StringSet

Due Saturday, October 25th at 11:59 PM

Table of Contents

Introduction

For this assignment, you'll create a BST based implementation of the StringSet interface, which provides an abstraction for sets that contain Strings. To keep things simple, your set will only allow put and contains operations. You'll then compare the performance of your implementation to a reference implementation based on linked lists as well as the built-in Java BST set.

To implement the interface, you'll be working completely from scratch, with no Makefiles or skeleton code.

BSTStringSet

Create a class BSTStringSet that implements the StringSet interface using a BST as its core data structure. As references, you might find the following resources useful:

Clarification: Your implementation should support the ability to create an initially empty StringSet with a no-argument BSTStringSet constructor, e.g. StringSet s = new BSTStringSet(). While not required by the interface, you'll need this for the speed tester (in part 2) to work (really I should have had you extend an AbstractStringSet, but c'est la vie). Look closely at LinkedListStringSet to see how this class achieves the ability to be instantiated as an initially empty set.

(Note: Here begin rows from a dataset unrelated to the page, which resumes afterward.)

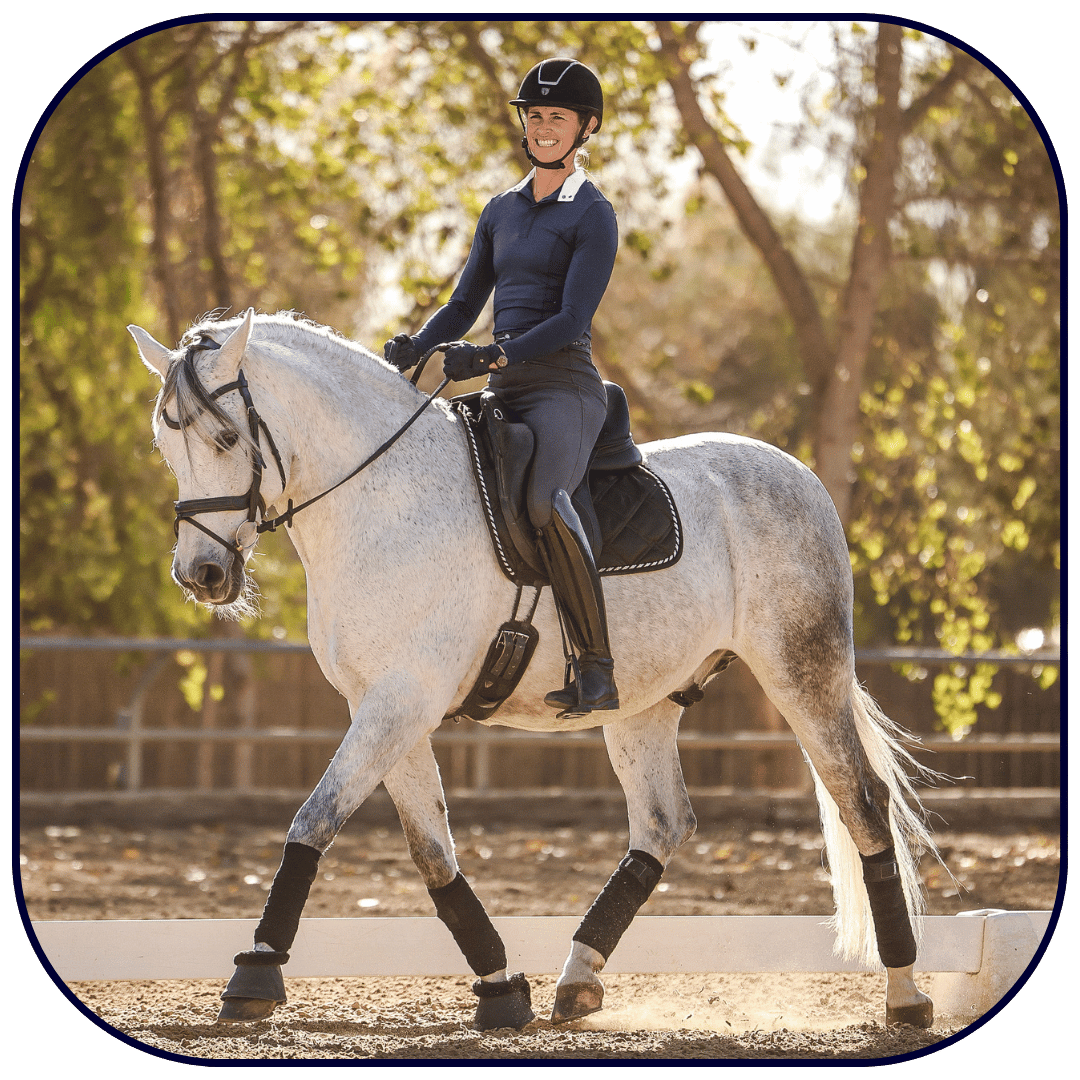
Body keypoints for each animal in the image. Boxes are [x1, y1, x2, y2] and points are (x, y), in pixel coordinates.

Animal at [128, 308, 938, 1030]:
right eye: (166, 444)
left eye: (226, 437)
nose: (201, 575)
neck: (381, 498)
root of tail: (799, 474)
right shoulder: (389, 706)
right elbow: (431, 852)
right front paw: (499, 988)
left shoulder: (400, 701)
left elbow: (314, 819)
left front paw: (255, 974)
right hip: (644, 703)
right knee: (662, 823)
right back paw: (577, 979)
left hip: (802, 671)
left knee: (862, 804)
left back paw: (906, 994)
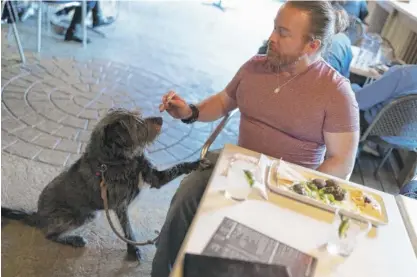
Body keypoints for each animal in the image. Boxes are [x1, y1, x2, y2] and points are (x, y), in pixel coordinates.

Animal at [1, 107, 206, 258]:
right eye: (137, 124)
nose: (160, 119)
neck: (119, 160)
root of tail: (36, 215)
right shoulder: (120, 205)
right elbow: (127, 230)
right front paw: (133, 250)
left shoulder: (154, 177)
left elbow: (178, 167)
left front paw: (196, 163)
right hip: (80, 216)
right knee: (49, 234)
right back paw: (73, 239)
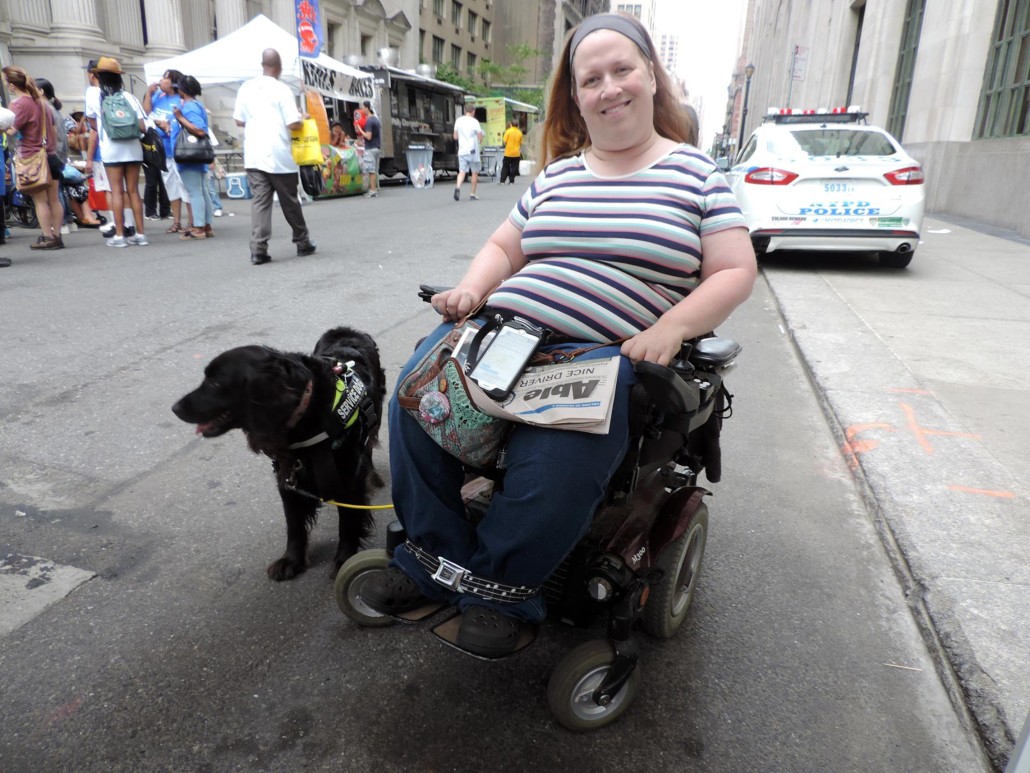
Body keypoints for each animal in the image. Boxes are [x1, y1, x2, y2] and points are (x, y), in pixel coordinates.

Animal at [173, 327, 387, 581]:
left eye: (215, 383)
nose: (175, 408)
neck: (307, 411)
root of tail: (346, 330)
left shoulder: (349, 478)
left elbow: (348, 523)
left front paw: (344, 560)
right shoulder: (287, 473)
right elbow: (293, 523)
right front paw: (291, 560)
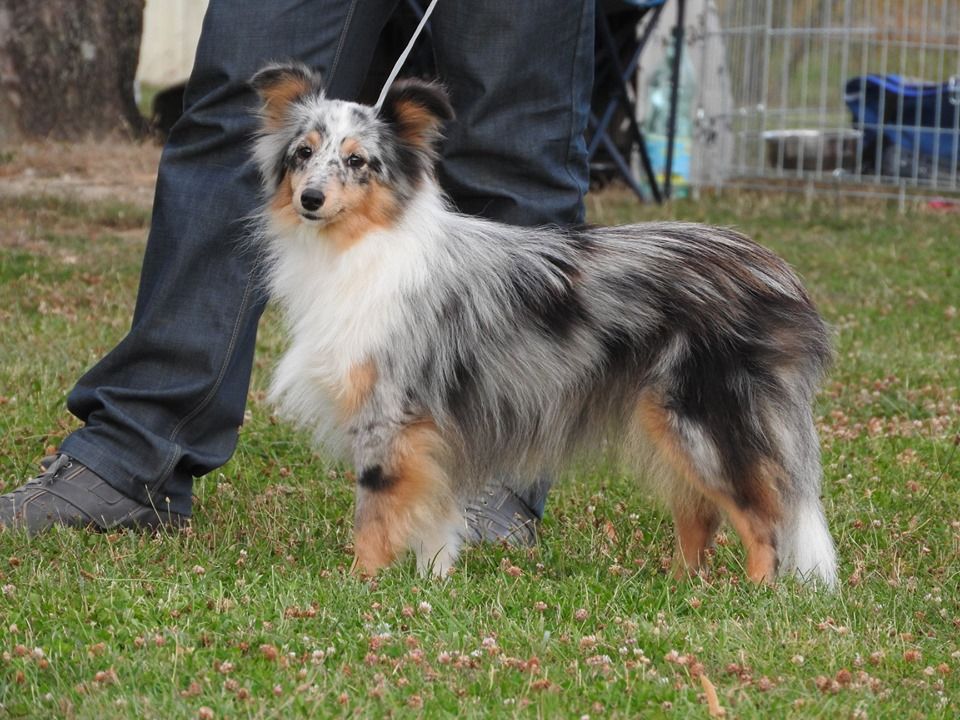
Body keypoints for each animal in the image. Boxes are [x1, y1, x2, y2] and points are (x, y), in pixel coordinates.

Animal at [251, 63, 836, 584]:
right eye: (303, 153)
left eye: (358, 161)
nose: (310, 200)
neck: (362, 244)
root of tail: (775, 270)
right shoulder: (432, 435)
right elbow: (434, 519)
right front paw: (432, 579)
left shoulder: (390, 414)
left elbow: (373, 514)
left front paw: (360, 584)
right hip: (671, 425)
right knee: (702, 514)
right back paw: (681, 590)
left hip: (704, 420)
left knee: (765, 518)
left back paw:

While not required, it is recommended that you create a Makefile. If you're not sure where to start, the Makefile tutorial from lab 5 might be helpful, as well as the solutions to lab5.

Make sure to write tests to ensure that your class works correctly.

Optionally: Add a method printInOrder() that prints out your BSTStringSet in order.

Speed Testing

The InsertRandomSpeedTest class performs speed testing on LinkedListStringSet, your BSTStringSet, and Java's built-in TreeSet class. It works by asking the user for an input size N, then generates N strings of length 10 and inserts them into the set.

Try it out and see how your data structure scales with N compared to the naive and industrial strength implementations. Record your results in speedTest.txt. There is no standard format required for your results, and there is no required number of data points.

Create a new test InsertInOrderSpeedTest. Instead of inserting random strings, it should insert strings in increasing lexicographic order. For example, it might insert "cow", "cox", "coy", "coz", "cpa", "cpb", .... You'll want to use the NextString method provided in StringUtils. I'd recommend starting by just copying and pasting the code from InsertRandomSpeedTest and then making changes where necessary.

Now try running InsertInOrderSpeedTest. Again record your results in speedTests.txt. If you observed anthing interesting (hopefully you did), then you should explain this interesting thing.

Part 3: Generic Set (optional)

Create an implementation BSTGenericSet that implements the GenericSet interface.

Part 4: Dictionary (optional)

Create an implementation BSTDictionary that implements the SimpleDictionary interface.